[Dataset records]
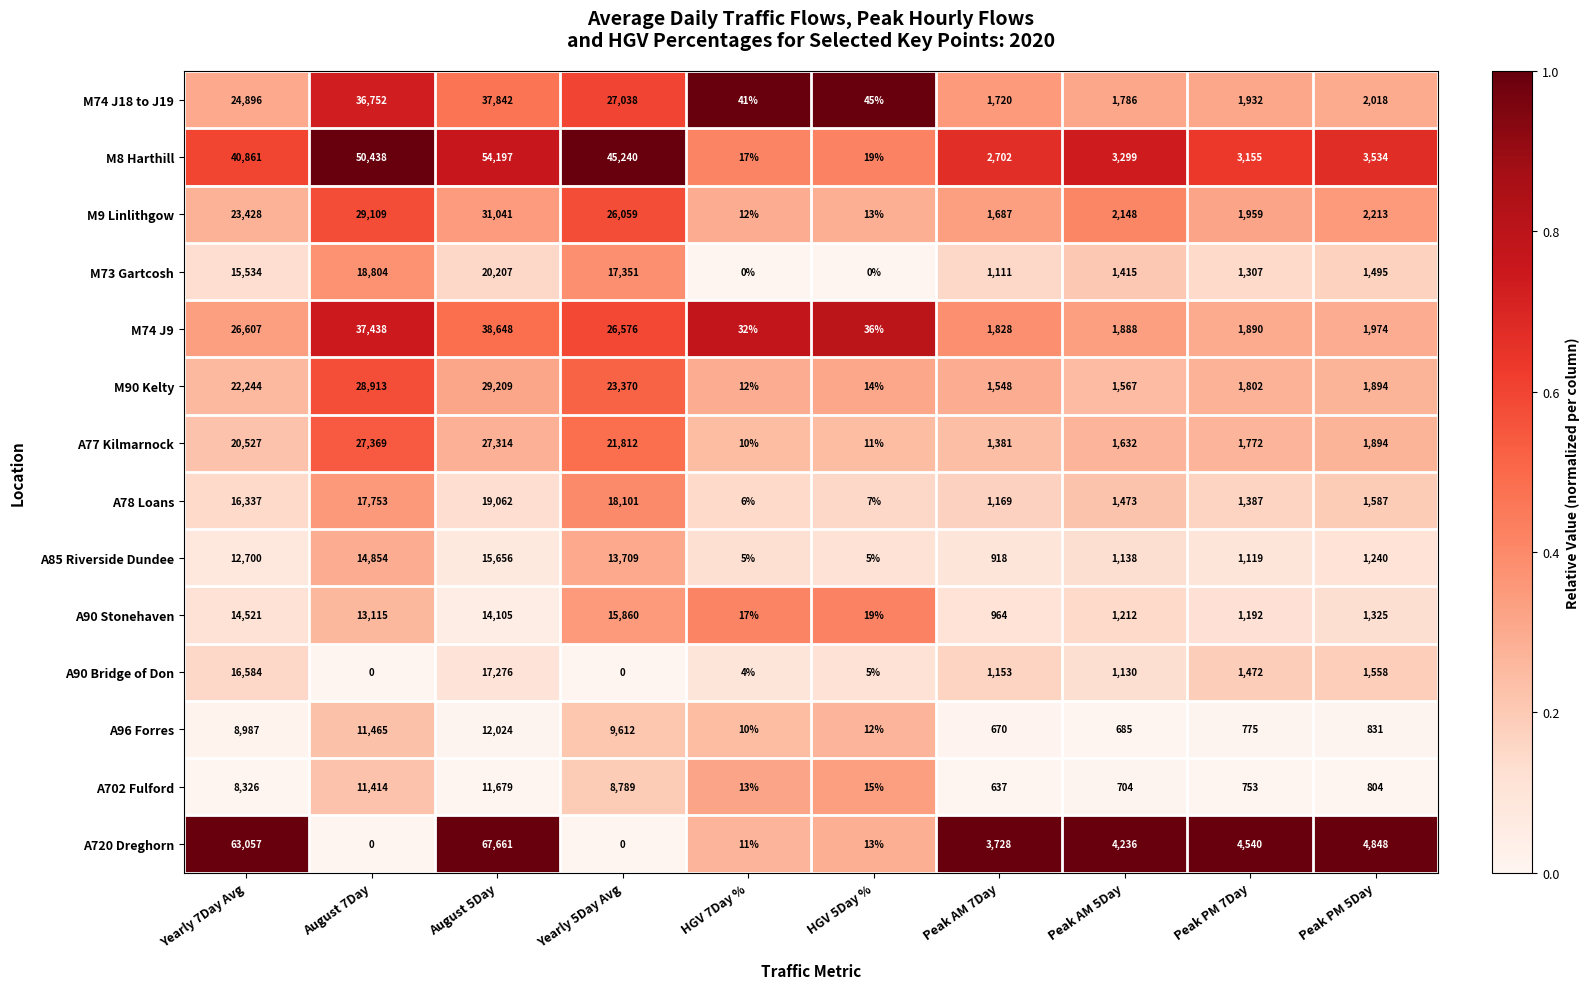

The M8 Harthill series shows 4744 at Peak AM 5Day. True or false?

False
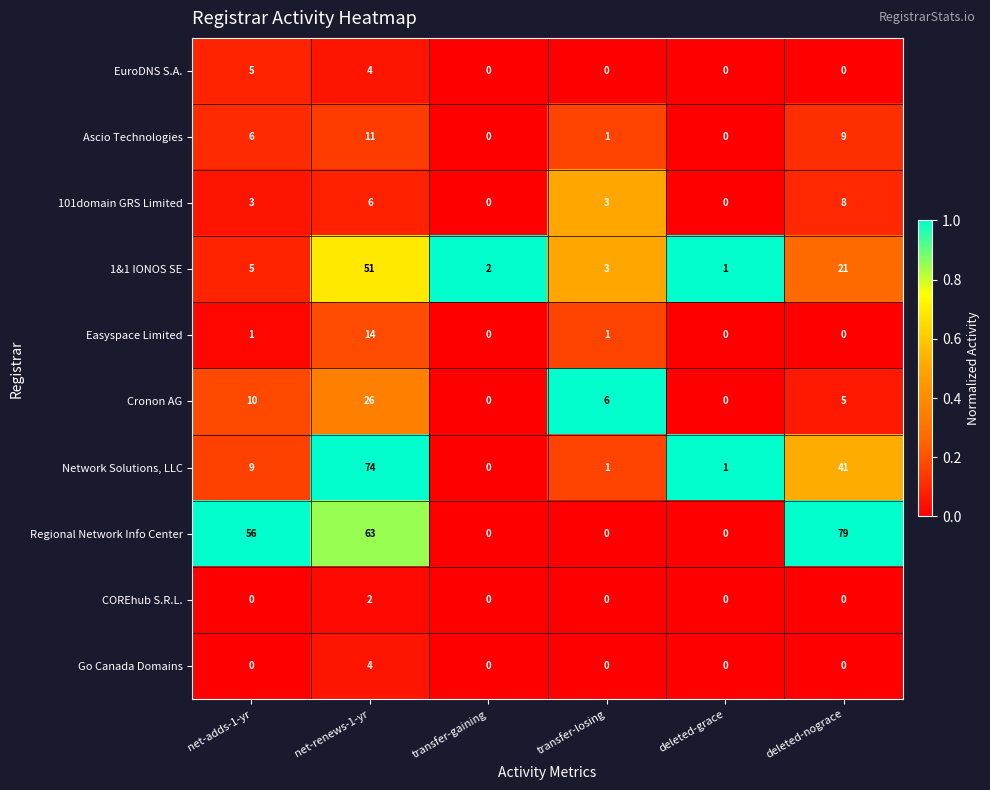

What is the spread (max minus min) of values at deleted-grace?

1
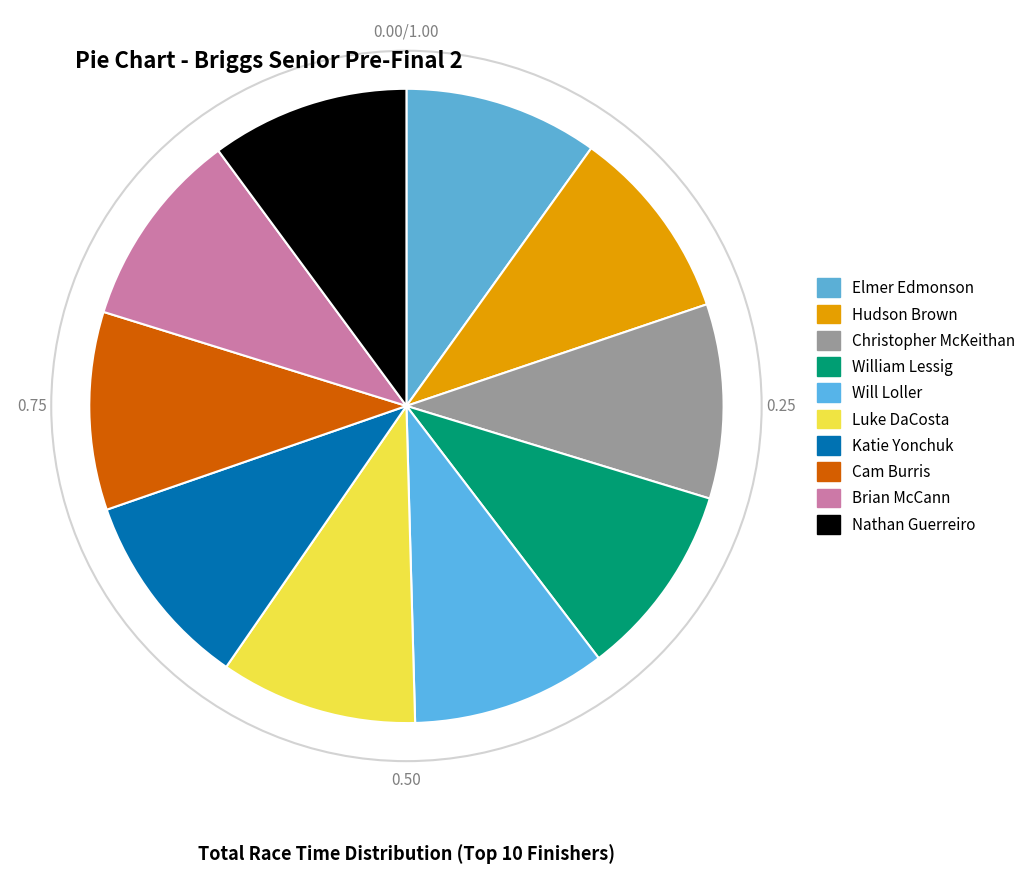

What is the ratio of the value at Christopher McKeithan to the value at Brian McCann?

1.0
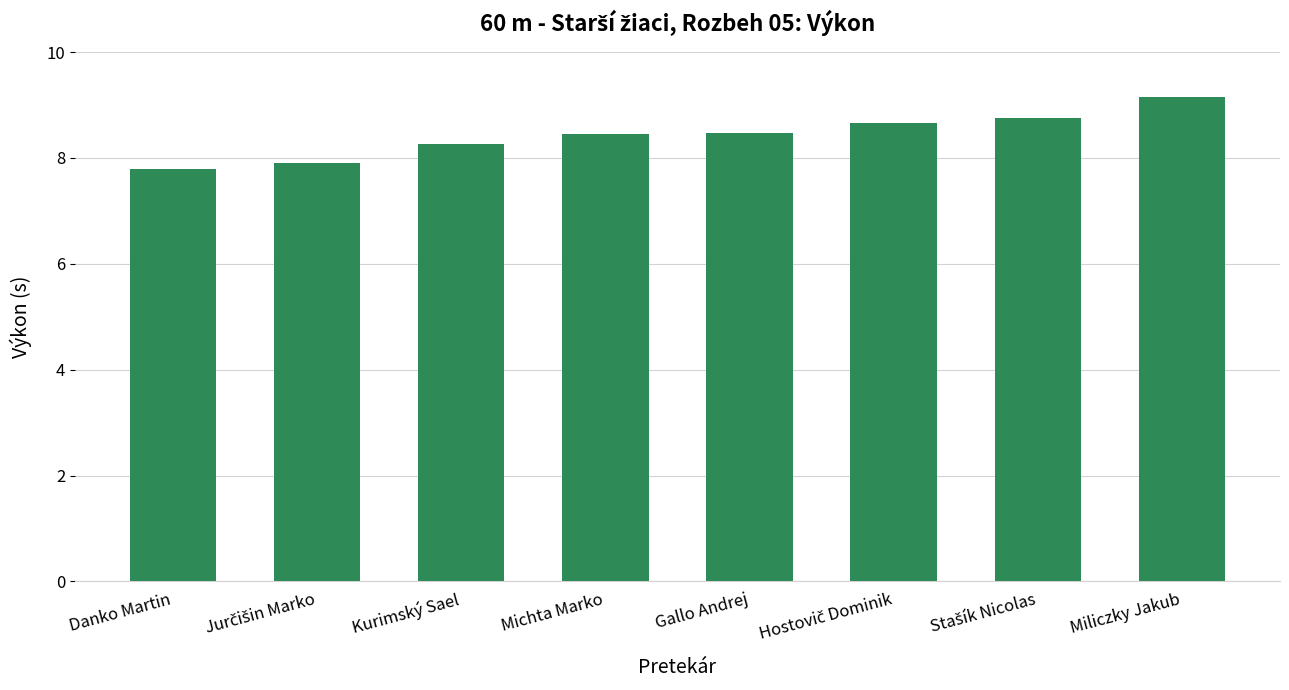

Read the value at Michta Marko.

8.5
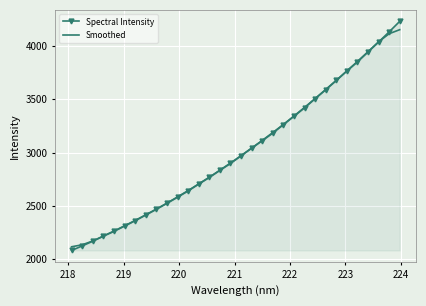

What is the minimum value for Smoothed?

2116.6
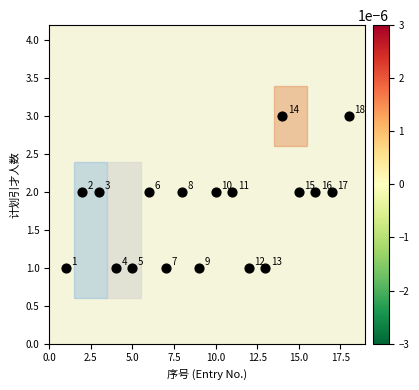

What is the range of X values (max minus min)?

17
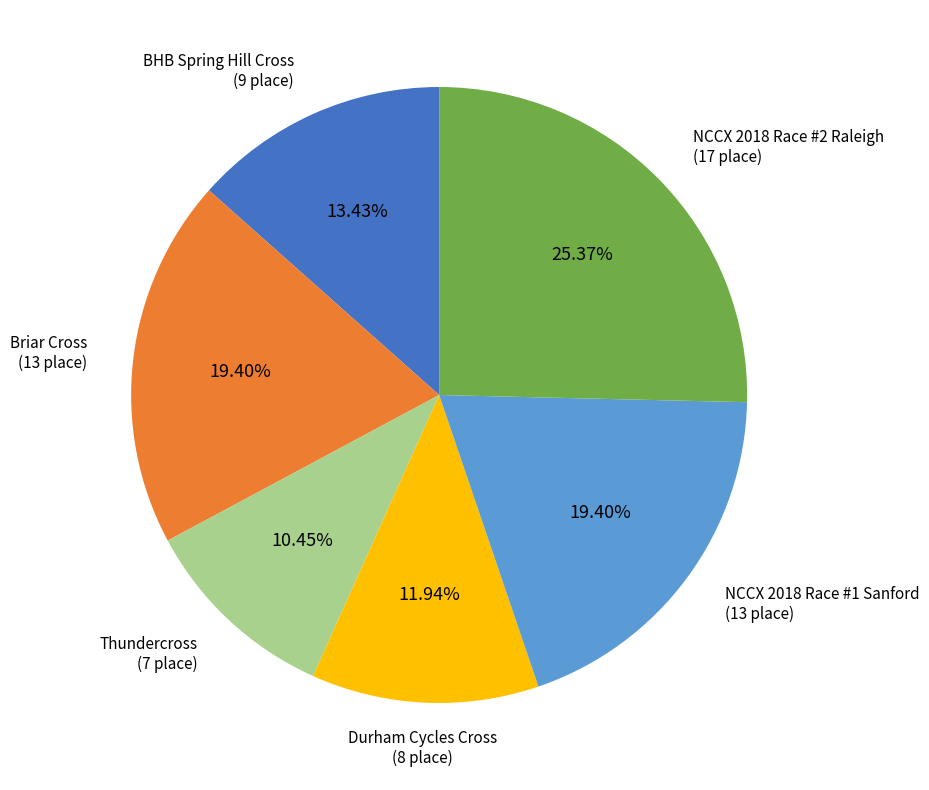

Which category has the smallest portion of the pie?

Thundercross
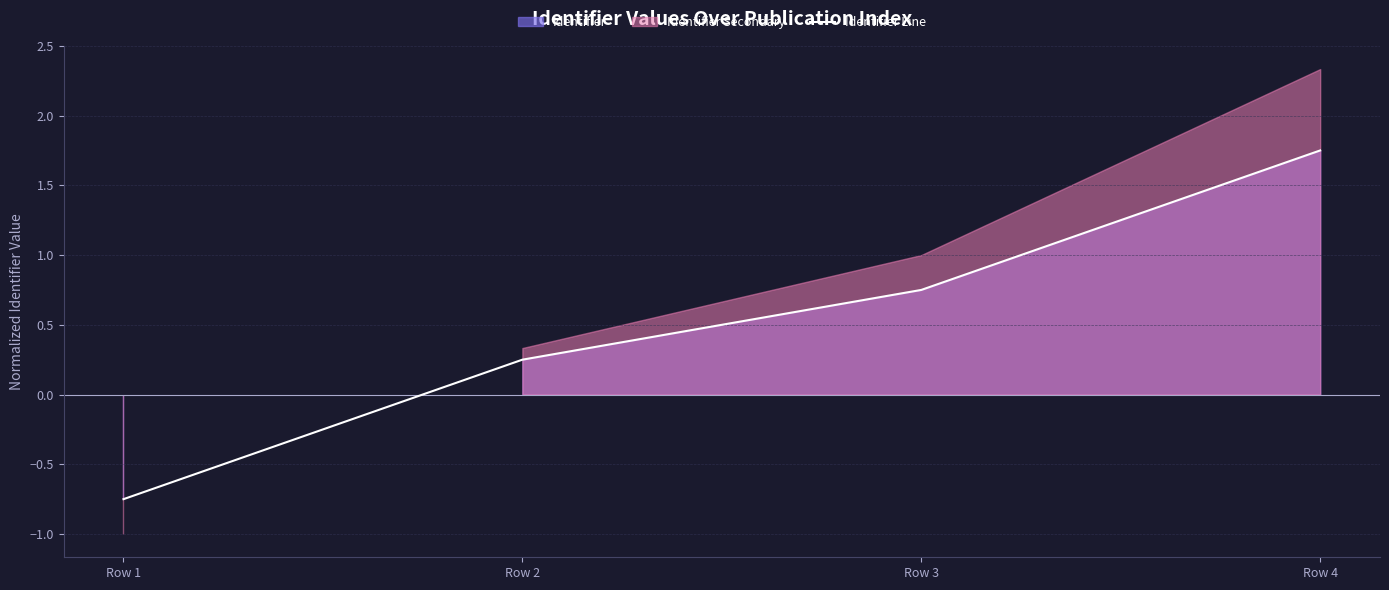

Reading right to left, extract all data points from this chart.

1.8	0.8	0.2	-0.8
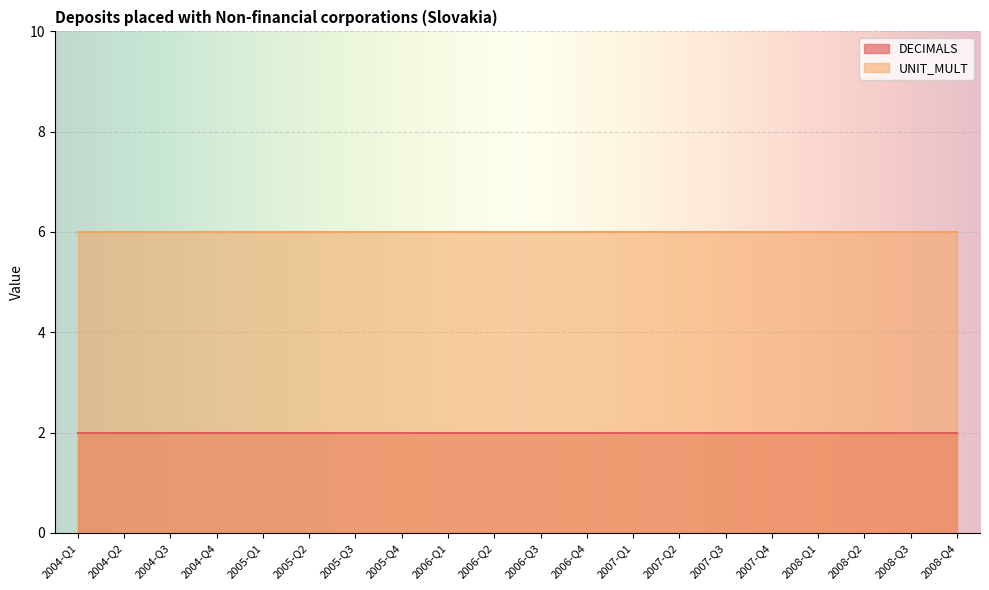

Where is DECIMALS nearest to the value 2?

2004-Q1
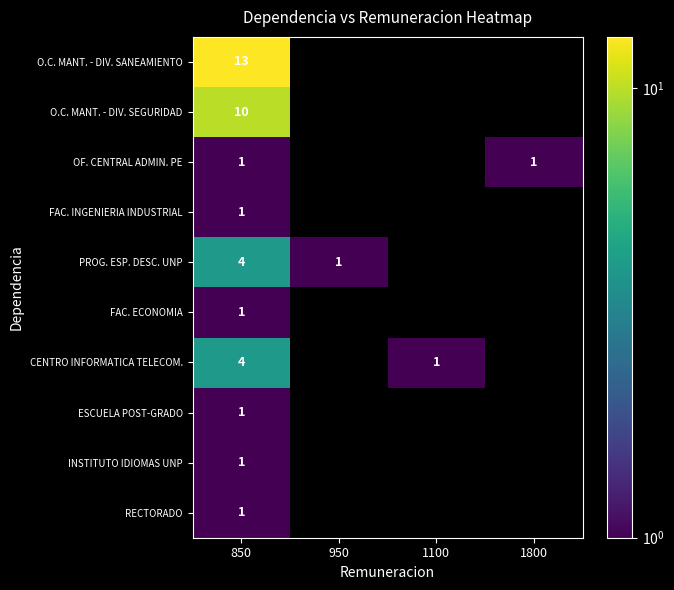

The value of OF. CENTRAL ADMIN. PE at 1800 is 2. True or false?

False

Your assignment - Can you lay out every line of the rows above as a JSON list of strings, one string per line, leaving out blank lines and the pictures?

Response for this exercise -
[
  "The M8 Harthill series shows 4744 at Peak AM 5Day. True or false?",
  "False",
  "What is the spread (max minus min) of values at deleted-grace?",
  "1",
  "What is the ratio of the value at Christopher McKeithan to the value at Brian McCann?",
  "1.0",
  "Read the value at Michta Marko.",
  "8.5",
  "What is the minimum value for Smoothed?",
  "2116.6",
  "What is the range of X values (max minus min)?",
  "17",
  "Which category has the smallest portion of the pie?",
  "Thundercross",
  "Reading right to left, extract all data points from this chart.",
  "1.8\t0.8\t0.2\t-0.8",
  "Where is DECIMALS nearest to the value 2?",
  "2004-Q1",
  "The value of OF. CENTRAL ADMIN. PE at 1800 is 2. True or false?",
  "False"
]